Photo by Daniel Pockett/Getty Images
While his mother hails from Trinidad, Davies grew up supporting both Australia and the West Indies. Playing backyard cricket with his younger brother Joel, who recently signed with the Sydney Sixers, Davies emulated the Caribbean’s cricket icons and owned West Indies merchandise.
Although eligible for a Trinidad passport, allowing him to represent the West Indies, Davies is resolute in his commitment to Australia.
“I aspire to play for Australia,” he asserted.
“I’d hate the idea of playing for another state or Big Bash team. I love where I am now, and I can’t imagine moving states, let alone countries.
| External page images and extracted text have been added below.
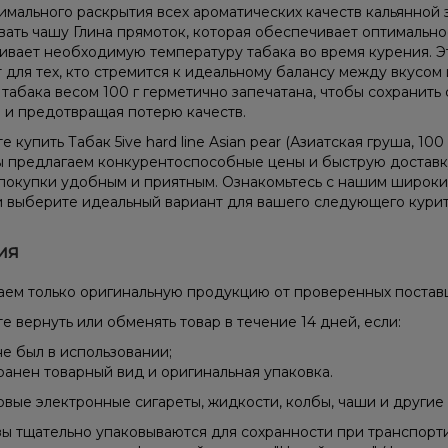
имального раскрытия всех ароматических качеств кальянной 
вать чашу Глина прямоток, которая обеспечивает оптимальн
вает необходимую температуру табака во время курения. Эт
 для тех, кто стремится к идеальному балансу между вкусом
 табака весом 100 г герметично запечатана, чтобы сохранить 
 и предотвращая потерю качеств.
 купить Табак 5ive hard line Asian pear (Азиатская груша, 10
ы предлагаем конкурентоспособные цены и быструю доставку
покупки удобным и приятным. Ознакомьтесь с нашим широк
 выберите идеальный вариант для вашего следующего курит
ия
ем только оригинальную продукцию от проверенных постав
е вернуть или обменять товар в течение 14 дней, если:
не был в использовании;
ранен товарный вид и оригинальная упаковка.
вые электронные сигареты, жидкости, колбы, чаши и другие 
зы тщательно упаковываются для сохранности при транспорт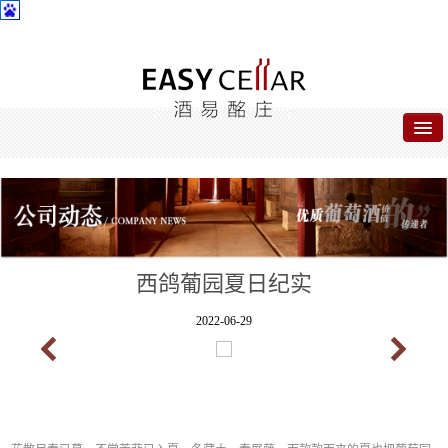
首页
关于酒易
酒易名品
西鸽葡园夏日纪实
公司动态
2022-06-29
合作专区
联系我们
“Who knows? Maybe if I reach 34 and haven’t had opportunities and desperately want Test cricket, it might be a consideration. But for now, I’m determined to stay in Australia.”
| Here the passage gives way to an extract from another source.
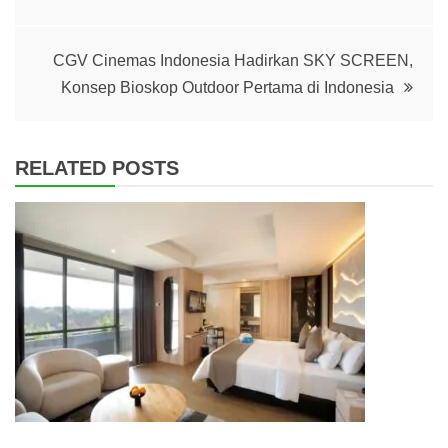
CGV Cinemas Indonesia Hadirkan SKY SCREEN,
Konsep Bioskop Outdoor Pertama di Indonesia
RELATED POSTS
Davies is not only dedicated to Australian cricket but also to the Thunder. A successful season might see him pursuing a long-term contract extension, aiming to emulate Thunder captain Chris Green’s six-year commitment made in 2019.
“I’m looking to push for something similar,” Davies revealed.
“I want to be loyal and stay with this club throughout my career. Hopefully, there’s an opportunity for a deal like Greeny’s.
“We’ll see how it goes.”
The Thunder kick-starts their campaign at Canberra’s Manuka Oval, facing the Brisbane Heat at 7:15 pm AEDT on Tuesday evening.